EXTRACT —
Dismiss Notice

Psst... Ready to join TalkBass and start posting, make new friends, sell your gear, and more?  Register your free account in 30 seconds.

350 watt Bass Blockers??

Discussion in 'Amps and Cabs [BG]' started by robd, Apr 23, 2004.


  1. Anyone know of a product kind of like the bass blockers you put in car stereo's (passive high pass filter) but that will handle higher wattage??

    What I want to do is....

    I'm playing thru a 350 watt amp into 2 cabs. 1, 1x15 and 1, 2x10. When I put enough bass into the signal to make the B string really boom thru the 15, it has too much low end for the 2x10's. I really don't want to go the bi-amp/crossover route, so I figured if I could find a passive bassblocker that I could put before the 2x10's to cut out everything below say 50-80k, that might work.

    I found some passive high pass filters at Partsexpress ( http://www.partsexpress.com/pe/showdetl.cfm?&DID=7&Partnumber=266-154 ) but they said they would only handle 250 watts

    Anybody ever heard of such a thing?

    Would this work or is this a dumb idea??

    Thanks

    Rob.
     
  2. BillyB_from_LZ

    BillyB_from_LZ Supporting Member

    Sep 7, 2000
    Chicago
    Since you're running your 15 full range, the caibinets will share the amps power geting...say 175 Watts each.

    The only thing that I don't like about the crossover that you showed us is that the inductor has an iron core. Crossover builders use iron core inductors to save money on parts as less copper is required for the same inductance in an iron core inductor than in an air core unit.

    If you push the crossover hard enough to saturate the inductor's core, the signal hitting your 2x10 wll be distorted. An air core inductor would be a better choice.

WORK ORDER A — Please quote the bass blocker thread word for word, starting at "Discussion in 'Amps" and ending at "to do is....".

DATASET —
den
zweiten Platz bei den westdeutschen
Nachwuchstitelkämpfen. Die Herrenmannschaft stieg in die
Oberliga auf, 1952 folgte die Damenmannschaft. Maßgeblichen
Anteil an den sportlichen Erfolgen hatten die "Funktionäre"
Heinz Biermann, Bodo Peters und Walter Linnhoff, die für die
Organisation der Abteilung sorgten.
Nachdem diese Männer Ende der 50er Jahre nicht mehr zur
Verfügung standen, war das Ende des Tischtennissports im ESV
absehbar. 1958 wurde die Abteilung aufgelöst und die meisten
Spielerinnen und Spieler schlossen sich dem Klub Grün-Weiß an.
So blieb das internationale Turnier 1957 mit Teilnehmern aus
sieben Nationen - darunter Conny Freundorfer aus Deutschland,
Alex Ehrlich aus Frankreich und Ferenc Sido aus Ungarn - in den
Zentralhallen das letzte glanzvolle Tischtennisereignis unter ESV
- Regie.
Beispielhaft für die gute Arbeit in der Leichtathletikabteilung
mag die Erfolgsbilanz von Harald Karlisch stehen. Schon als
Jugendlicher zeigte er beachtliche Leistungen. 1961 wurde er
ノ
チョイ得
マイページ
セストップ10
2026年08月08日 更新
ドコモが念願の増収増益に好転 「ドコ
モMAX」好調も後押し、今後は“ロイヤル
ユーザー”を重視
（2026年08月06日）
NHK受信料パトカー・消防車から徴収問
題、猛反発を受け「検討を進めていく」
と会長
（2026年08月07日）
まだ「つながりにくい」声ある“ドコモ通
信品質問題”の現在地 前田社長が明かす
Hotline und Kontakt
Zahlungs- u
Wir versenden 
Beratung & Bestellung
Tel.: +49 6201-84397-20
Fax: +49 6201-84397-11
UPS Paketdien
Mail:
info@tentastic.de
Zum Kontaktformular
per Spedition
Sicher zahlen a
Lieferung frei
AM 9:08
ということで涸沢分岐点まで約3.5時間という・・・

WORK ORDER B — Rewrite the rows above with "Oberliga" changed to "Regionalliga", leaving everything else in them as it is.

EXERCISE OUTPUT A —
Discussion in 'Amps and Cabs [BG]' started by robd, Apr 23, 2004.


  1. Anyone know of a product kind of like the bass blockers you put in car stereo's (passive high pass filter) but that will handle higher wattage??

    What I want to do is....

EXERCISE OUTPUT B —
den
zweiten Platz bei den westdeutschen
Nachwuchstitelkämpfen. Die Herrenmannschaft stieg in die
Regionalliga auf, 1952 folgte die Damenmannschaft. Maßgeblichen
Anteil an den sportlichen Erfolgen hatten die "Funktionäre"
Heinz Biermann, Bodo Peters und Walter Linnhoff, die für die
Organisation der Abteilung sorgten.
Nachdem diese Männer Ende der 50er Jahre nicht mehr zur
Verfügung standen, war das Ende des Tischtennissports im ESV
absehbar. 1958 wurde die Abteilung aufgelöst und die meisten
Spielerinnen und Spieler schlossen sich dem Klub Grün-Weiß an.
So blieb das internationale Turnier 1957 mit Teilnehmern aus
sieben Nationen - darunter Conny Freundorfer aus Deutschland,
Alex Ehrlich aus Frankreich und Ferenc Sido aus Ungarn - in den
Zentralhallen das letzte glanzvolle Tischtennisereignis unter ESV
- Regie.
Beispielhaft für die gute Arbeit in der Leichtathletikabteilung
mag die Erfolgsbilanz von Harald Karlisch stehen. Schon als
Jugendlicher zeigte er beachtliche Leistungen. 1961 wurde er
ノ
チョイ得
マイページ
セストップ10
2026年08月08日 更新
ドコモが念願の増収増益に好転 「ドコ
モMAX」好調も後押し、今後は“ロイヤル
ユーザー”を重視
（2026年08月06日）
NHK受信料パトカー・消防車から徴収問
題、猛反発を受け「検討を進めていく」
と会長
（2026年08月07日）
まだ「つながりにくい」声ある“ドコモ通
信品質問題”の現在地 前田社長が明かす
Hotline und Kontakt
Zahlungs- u
Wir versenden 
Beratung & Bestellung
Tel.: +49 6201-84397-20
Fax: +49 6201-84397-11
UPS Paketdien
Mail:
info@tentastic.de
Zum Kontaktformular
per Spedition
Sicher zahlen a
Lieferung frei
AM 9:08
ということで涸沢分岐点まで約3.5時間という・・・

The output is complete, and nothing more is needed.